In the fall of last year, the U.S. Department of Agriculture’s Natural Resource Conservation Service (NCRS) made a public request for input on how it should allocate funding from the Inflation Reduction Act, which was passed earlier in 2022.
The Inflation Reduction Act — the largest climate legislation in U.S. history — supports a renewable energy transition and natural climate solutions in agriculture and forestry. Investments outlined in the Act, which total $369B, have the potential to reduce the nation’s greenhouse gas emissions by 40% by 2030.
The NCRS specifically requested public input on an $18B portion of this funding, which will support our efforts towards methane and nitrous oxide emission reductions and increased soil carbon removals.
At Regrow, we have a few thoughts on how the government might implement this funding.
We submitted our feedback in an open letter to the NCRS. Here’s a summary of our recommendations:
On Quantifying Emissions Reductions and Carbon Sequestration
The NCRS requested input on the development of a quantification framework for greenhouse gas (GHG) emissions and carbon sequestration.
At Regrow, we believe the foundation of a strong climate program is FAIR and OPEN data.
FAIR data is Findable, Accessible, Interoperable, Reproducible, and OPEN data is freely accessible — we believe funding should be allocated to ensure this across the agriculture industry.
Why do we value FAIR and OPEN data? Regrow believes that the only way to achieve our climate goals is to collaborate across the agriculture industry. Using FAIR and OPEN data allows researchers and scientists to build models using current datasets, which allows the industry to expand its knowledge base and build upon the science efficiently. It also gives producers, project developers and regulators the opportunity to develop standardized processes for data collection and analysis. As we state in our letter, without FAIR and OPEN data the entire soil carbon and GHG field will continue to be severely limited and resource constrained.
On Biogeochemical Process Models
The NCRS also requested input on which process(es) it should use to quantify GHG emissions and carbon sequestration. Regrow believes that biogeochemical process models, such as DNDC, are the most scalable way to address quantification. Reputable biogeochemical process models have been validated and peer-reviewed by a scientific community. Additionally, they report estimates with a specified level of uncertainty, which allows us to understand the risk associated with a given outcome estimation.
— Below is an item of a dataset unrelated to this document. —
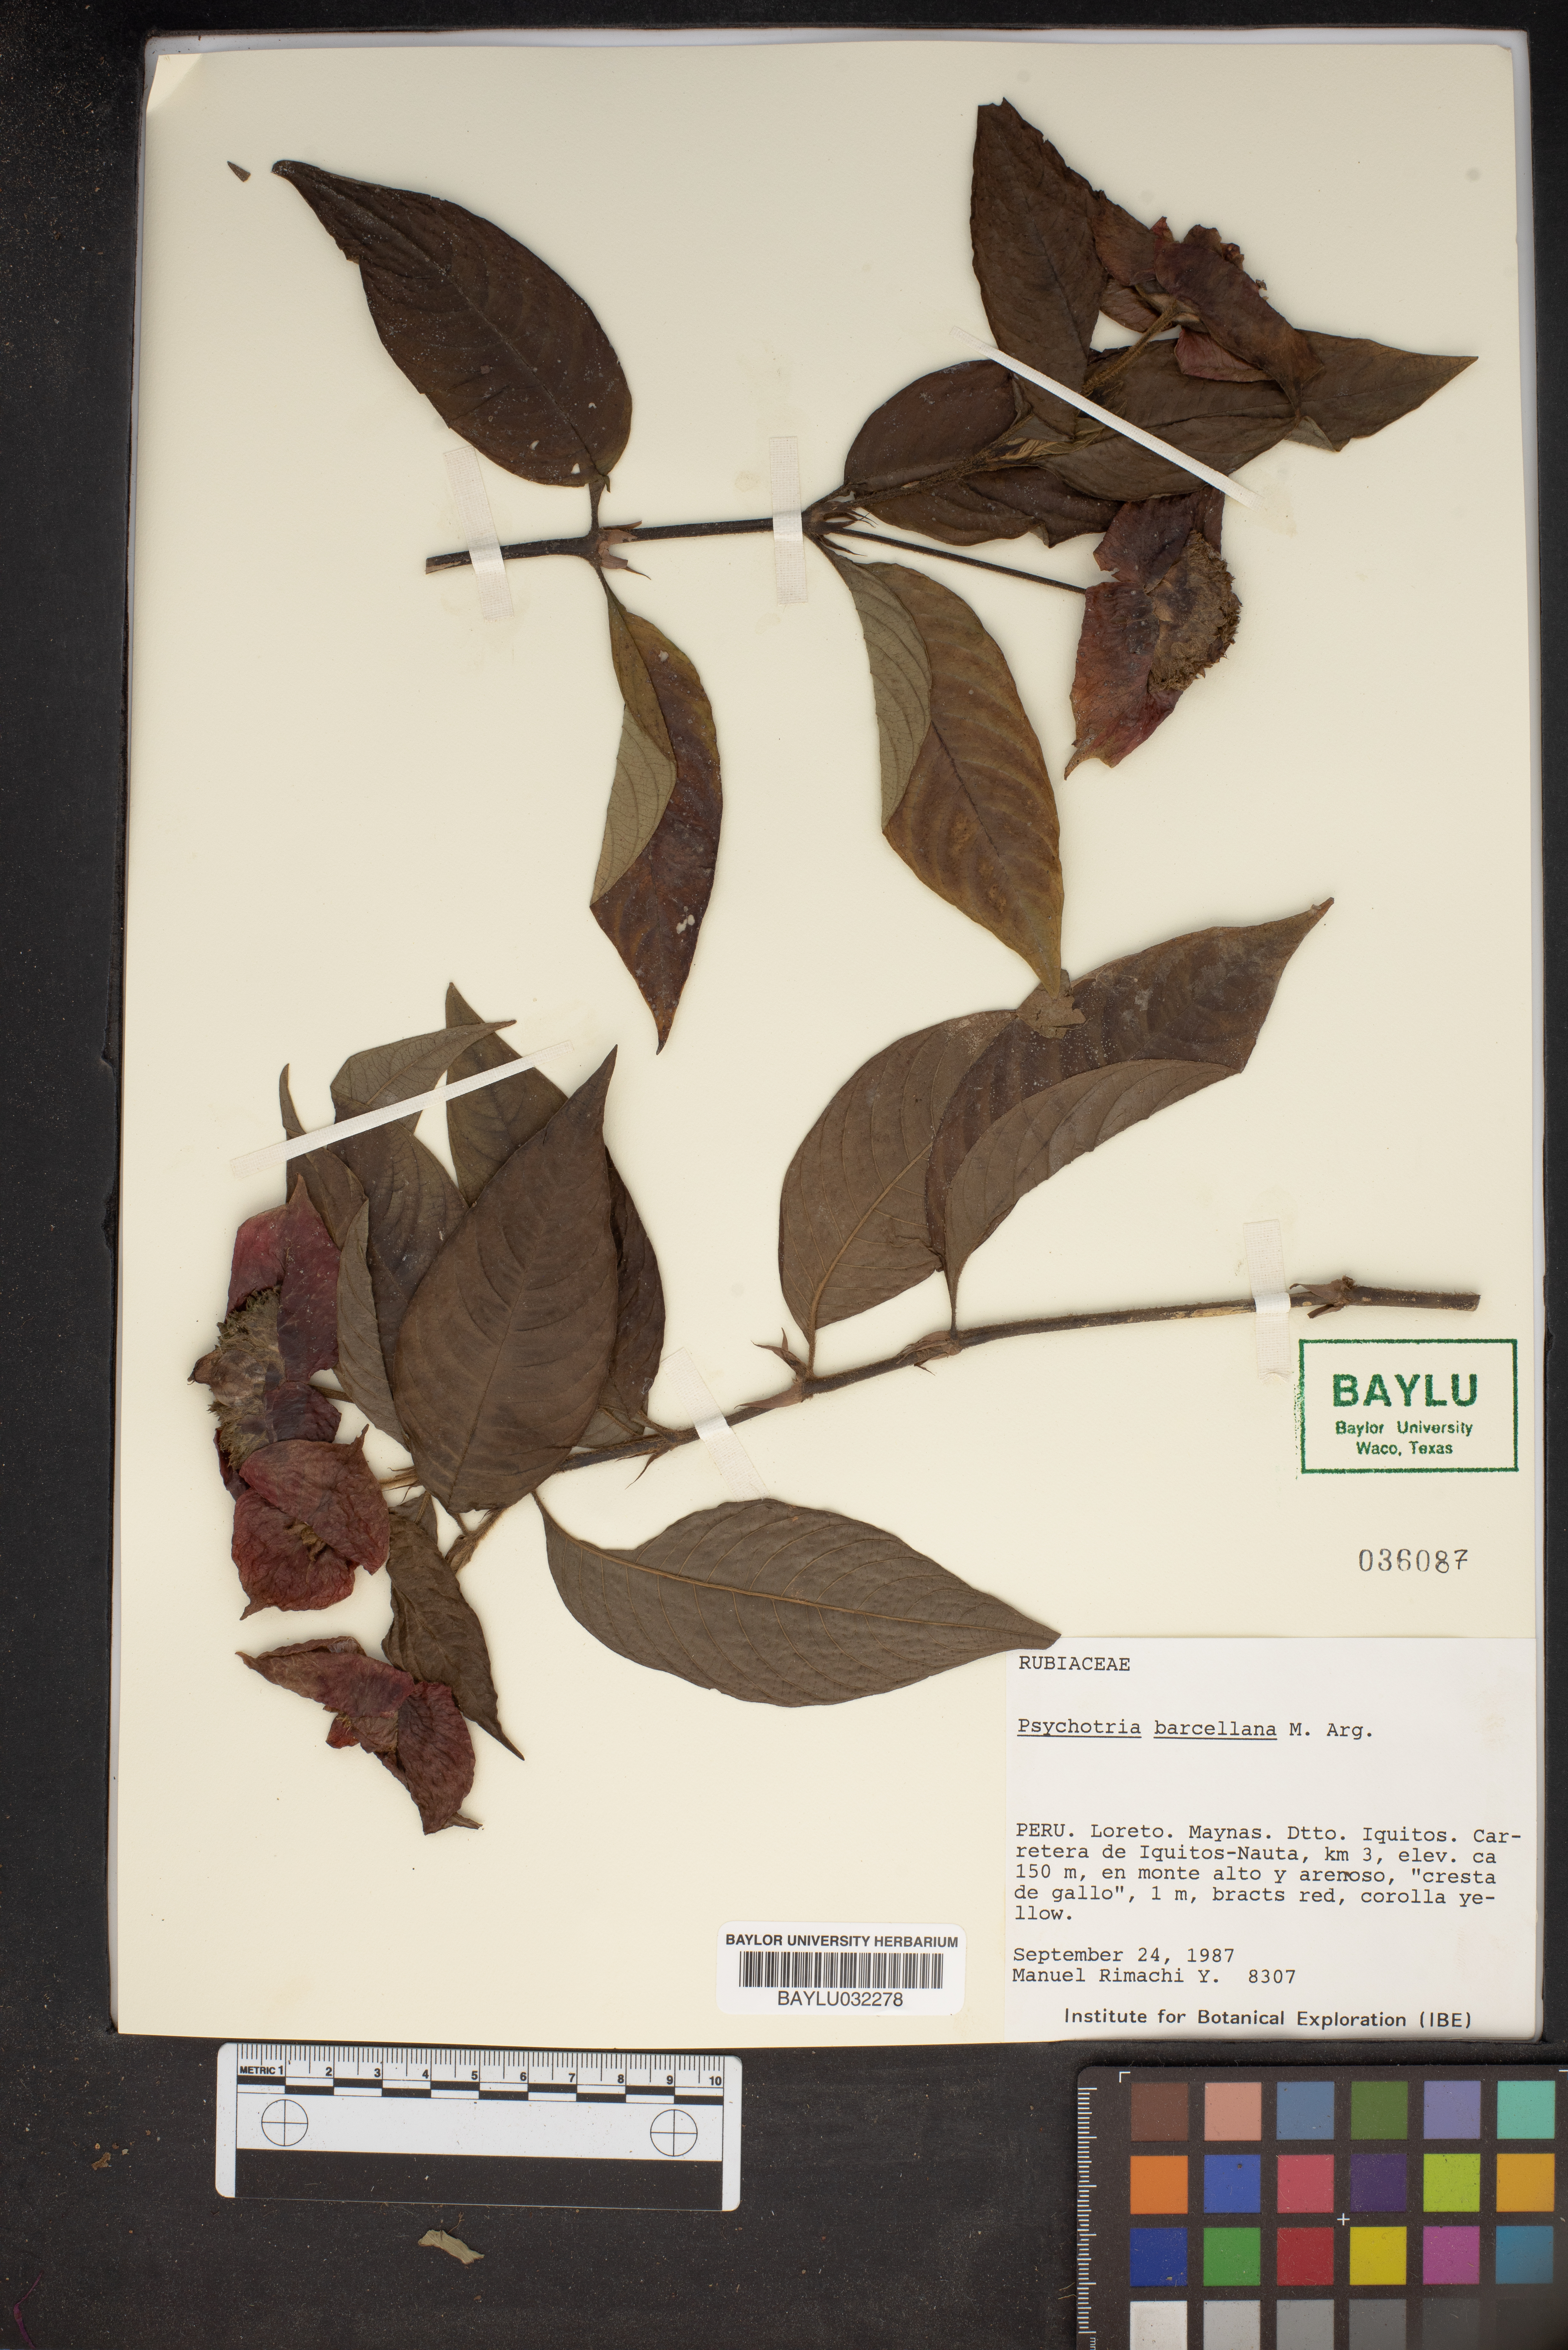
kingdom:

These models are less time-intensive than on-the-ground methods (like soil sampling), while maintaining the level of specificity and accuracy necessary to quantify emissions and carbon for different agricultural systems across the globe.
Of course, we don’t just recommend that the NCRS use our commercially-exclusive DNDC model.
We believe the NCRS should develop a model ensemble, with a goal to develop a strong field of options. This will promote scientific progress across the industry — a model ensemble is, as they say, the rising tide which raises all ships.
To improve the ability of biogeochemical process models to estimate GHG emissions reductions and carbon removals, we also recommend that USDA create open access databases of climate smart agronomic practices and their associated soil carbon estimates. USDA currently sponsors multiple programs that include such practices in addition to new programs proposed as part of the IRA. Centralizing these data in a standard format which is accessible to all researchers will allow for a more coordinated calibration and validation of all soil carbon models with the goal of improving accuracy, reducing model uncertainty, and ultimately allowing for a low-cost scaling of climate smart practices.
On Supporting Farmers
Regrow believes that the best way to scale regenerative agriculture, reduce GHG emissions and sequester carbon is to support producers in doing so. Farmers need to be able to make climate-related decisions that will not put their crop, their livestock, their farm and livelihood at risk, and the NCRS is in a position to reduce the risk associated with these decisions.
To best support farmers, we need to create flexible contracts for farmers which allow them to account for variations in weather, crop performance, etc. and grow their profits in the future. We also need to establish strong and clear standards with regard to GHG emissions reduction and carbon sequestration, and publicly available datasets to promote access to climate-related science and programs.
We believe that funding from the Inflation Reduction Act can help us develop the programs, standards and datasets necessary to support farmers in making climate-related decisions.
Farmers will always be the foundation of climate-smart farming. Ultimately, we cannot protect the Earth without protecting our farmers, and we believe the considerations we’ve recommended to the NCRS will protect those farmers. They will also encourage scientific progress, shared knowledge and more standardization across the industry.